International career
- 2011–2013: Israel U21 / 6 / (0)

= Edi Gotlieb =

Israeli association footballer, who holds a Russian passport

Edi Gotlieb (or Gotliv, אדי גוטליב; born 16 August 1992) is an Israeli former professional footballer who played as a centre-back.

==Early and personal life==
Gotlieb was born in Karmi'el, Israel.

He also holds a Russian passport as Eduard Eduardovich Gotlib (Эдуард Эдуардович Готлиб), and was registered with the Russian Premier League as a local player.

In May 2021, he married Israeli cosmetician Natali ( Levi).

==Club career==
On 5 August 2019, he signed with Russian Premier League club FC Orenburg.

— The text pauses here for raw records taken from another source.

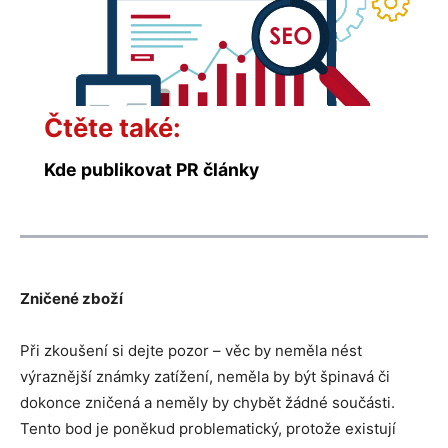
Čtěte také:
Kde publikovat PR články
Zničen
é
zboží
Při zkoušení si dejte pozor – věc by neměla nést
výraznější známky zatížení, neměla by být špinavá či
dokonce zničená a neměly by chybět žádné součásti.
Tento bod je poněkud problematický, protože existují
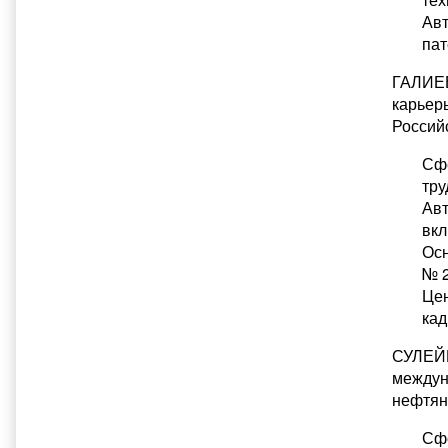
Авт
пат
ГАЛИЕВ
карьер
Россий
Сфе
тру
Авт
вкл
Осн
№ 2
Цен
кад
СУЛЕЙМ
междун
нефтян
Сфе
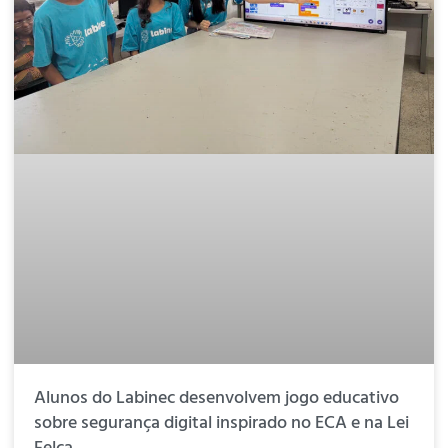
Alunos do Labinec desenvolvem jogo educativo
sobre segurança digital inspirado no ECA e na Lei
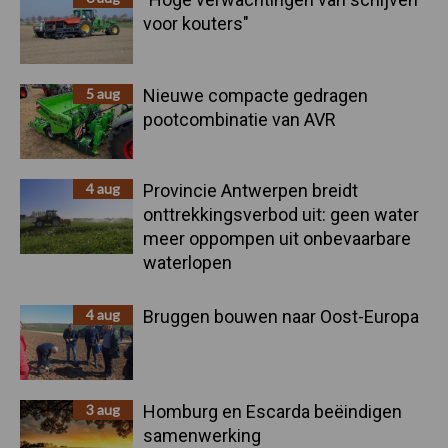
voor kouters"
5 aug
Nieuwe compacte gedragen
pootcombinatie van AVR
4 aug
Provincie Antwerpen breidt
onttrekkingsverbod uit: geen water
meer oppompen uit onbevaarbare
waterlopen
4 aug
Bruggen bouwen naar Oost-Europa
3 aug
Homburg en Escarda beëindigen
samenwerking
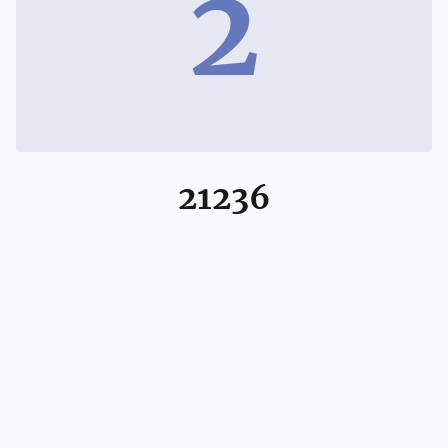
2
21236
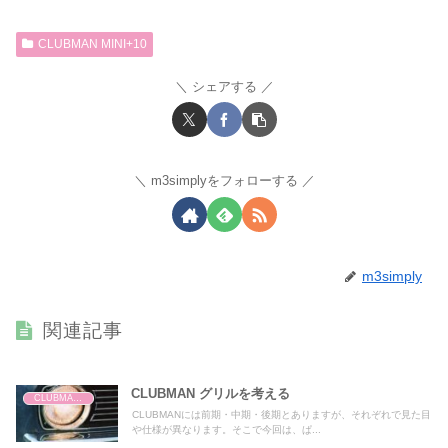
CLUBMAN MINI+10
シェアする
m3simplyをフォローする
m3simply
関連記事
CLUBMAN グリルを考える
CLUBMAN MINI+10
CLUBMANには前期・中期・後期とありますが、それぞれで見た目
や仕様が異なります。そこで今回は、ぱ...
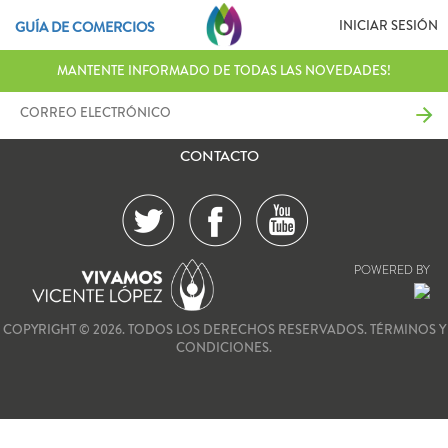
INICIAR SESIÓN
GUÍA DE COMERCIOS
MANTENTE INFORMADO DE TODAS LAS NOVEDADES!
CONTACTO
POWERED BY
COPYRIGHT © 2026. TODOS LOS DERECHOS RESERVADOS.
TÉRMINOS Y
CONDICIONES.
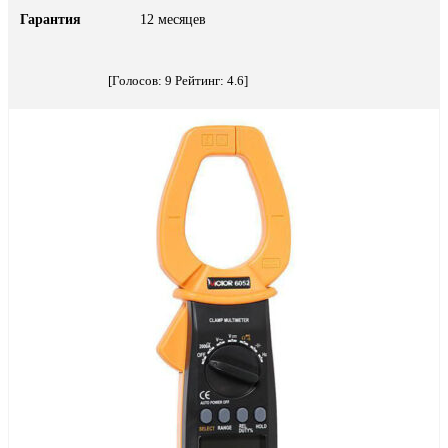
Гарантия
12 месяцев
[Голосов:
9
Рейтинг:
4.6
]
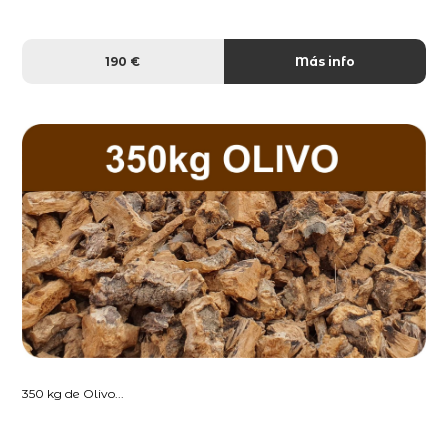
190 €
Más info
350 kg de Olivo...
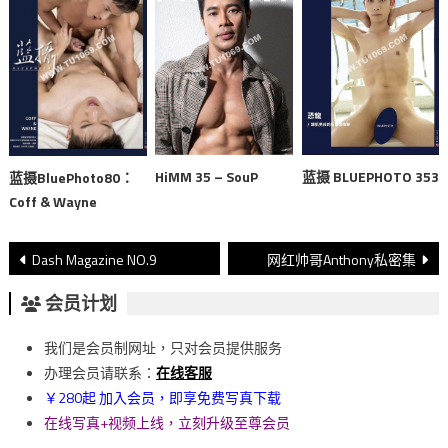
HiMM 35 – SouP
蓝摄 BLUEPHOTO 353
蓝摄BluePhoto80：
Coff & Wayne
文
Dash Magazine NO.9
网红帅哥Anthony私密集
章
会员计划
導
我们是会员制网址，只对会员提供服务
覽
办理会员请联系：
在线客服
￥280起 加入会员，即享免费写真下载
在线写真+视频上线，立刻升级至尊会员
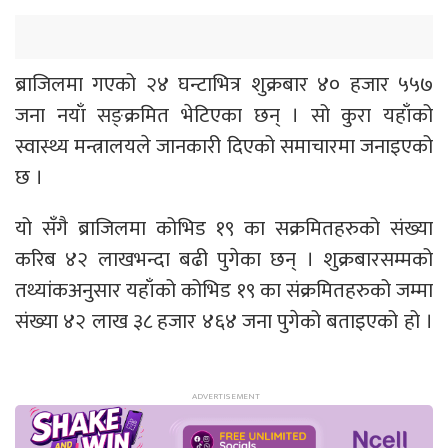
ब्राजिलमा गएको २४ घन्टाभित्र शुक्रबार ४० हजार ५५७
जना नयाँ सङ्क्रमित भेटिएका छन् । सो कुरा यहाँको
स्वास्थ्य मन्त्रालयले जानकारी दिएको समाचारमा जनाइएको
छ ।
यो सँगै ब्राजिलमा कोभिड १९ का सक्रमितहरुको संख्या
करिब ४२ लाखभन्दा बढी पुगेका छन् । शुक्रबारसम्मको
तथ्यांकअनुसार यहाँको कोभिड १९ का संक्रमितहरुको जम्मा
संख्या ४२ लाख ३८ हजार ४६४ जना पुगेको बताइएको हो ।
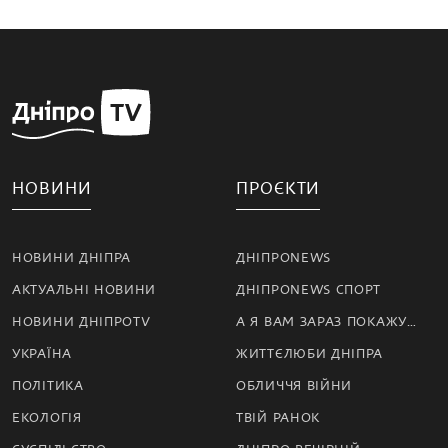
НОВИНИ
ПРОЄКТИ
НОВИНИ ДНІПРА
ДНІПРОNEWS
АКТУАЛЬНІ НОВИНИ
ДНІПРОNEWS СПОРТ
НОВИНИ ДНІПРОTV
А Я ВАМ ЗАРАЗ ПОКАЖУ…
УКРАЇНА
ЖИТТЄЛЮБИ ДНІПРА
ПОЛІТИКА
ОБЛИЧЧЯ ВІЙНИ
ЕКОЛОГІЯ
ТВІЙ РАНОК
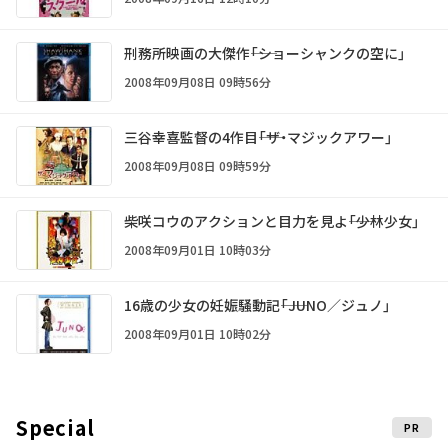
刑務所映画の大傑作――「ショーシャンクの空に」
2008年09月08日 09時56分
三谷幸喜監督の4作目――「ザ・マジックアワー」
2008年09月08日 09時59分
柴咲コウのアクションと目力を見よ――「少林少女」
2008年09月01日 10時03分
16歳の少女の妊娠騒動記――「JUNO／ジュノ」
2008年09月01日 10時02分
Special
PR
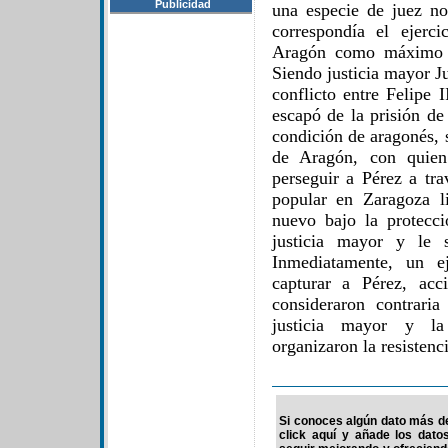
Publicidad
una especie de juez no
correspondía el ejerc
Aragón como máximo in
Siendo justicia mayor J
conflicto entre Felipe 
escapó de la prisión d
condición de aragonés, s
de Aragón, con quien
perseguir a Pérez a tra
popular en Zaragoza l
nuevo bajo la protecci
justicia mayor y le 
Inmediatamente, un e
capturar a Pérez, acc
consideraron contrari
justicia mayor y l
organizaron la resistenc
Si conoces algún dato más de
click aquí y añade los dato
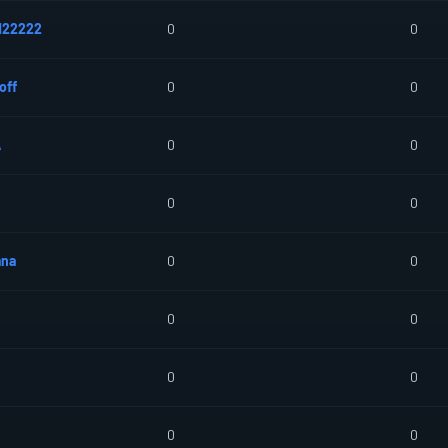
122222
0
0
off
0
0
A
0
0
0
0
ana
0
0
0
0
0
0
0
0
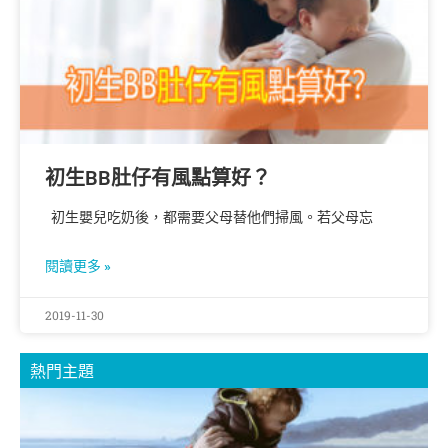
初生BB肚仔有風點算好？
初生嬰兒吃奶後，都需要父母替他們掃風。若父母忘
閱讀更多 »
2019-11-30
熱門主題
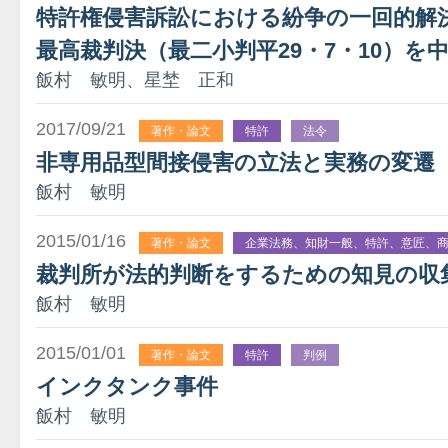
特許権侵害訴訟における紛争の一回的解
最高裁判決（最二小判平29・7・10）を
飯村 敏明、星埜 正和
2017/09/21
著作・論文
特許
法令
非専用品型間接侵害の立法と実務の変遷
飯村 敏明
2015/01/16
著作・論文
企業法務、知財一般、特許、意匠、
裁判所が法的判断をするための知見の収
飯村 敏明
2015/01/01
著作・論文
特許
判例
インクタンク事件
飯村 敏明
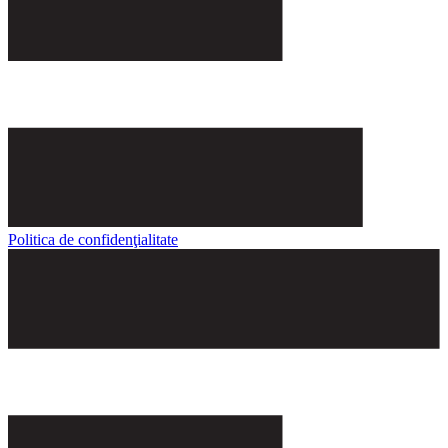
Politica de confidenţialitate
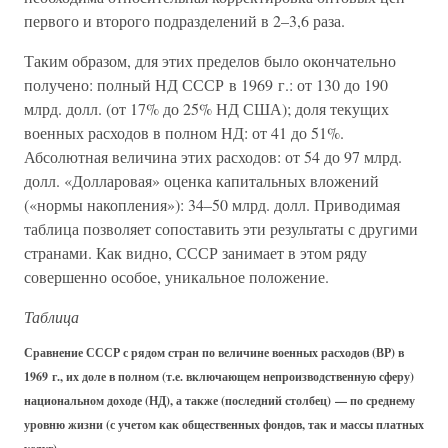
первого и второго подразделений в 2–3,6 раза.
Таким образом, для этих пределов было окончательно
получено: полный НД СССР в 1969 г.: от 130 до 190
млрд. долл. (от 17% до 25% НД США); доля текущих
военных расходов в полном НД: от 41 до 51%.
Абсолютная величина этих расходов: от 54 до 97 млрд.
долл. «Долларовая» оценка капитальных вложений
(«нормы накопления»): 34–50 млрд. долл. Приводимая
таблица позволяет сопоставить эти результаты с другими
странами. Как видно, СССР занимает в этом ряду
совершенно особое, уникальное положение.
Таблица
Сравнение СССР с рядом стран по величине военных расходов (ВР) в
1969 г., их доле в полном (т.е. включающем непроизводственную сферу)
национальном доходе (НД), а также (последний столбец) — по среднему
уровню жизни (с учетом как общественных фондов, так и массы платных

His Orenburg contract was terminated by mutual consent on 3 August 2020.

== International career ==
He has been an Israel under-21 international since between 2011 and 2013.

He was called up for the senior Israel national team in October 2021, during their 2022 FIFA World Cup qualifiers - UEFA.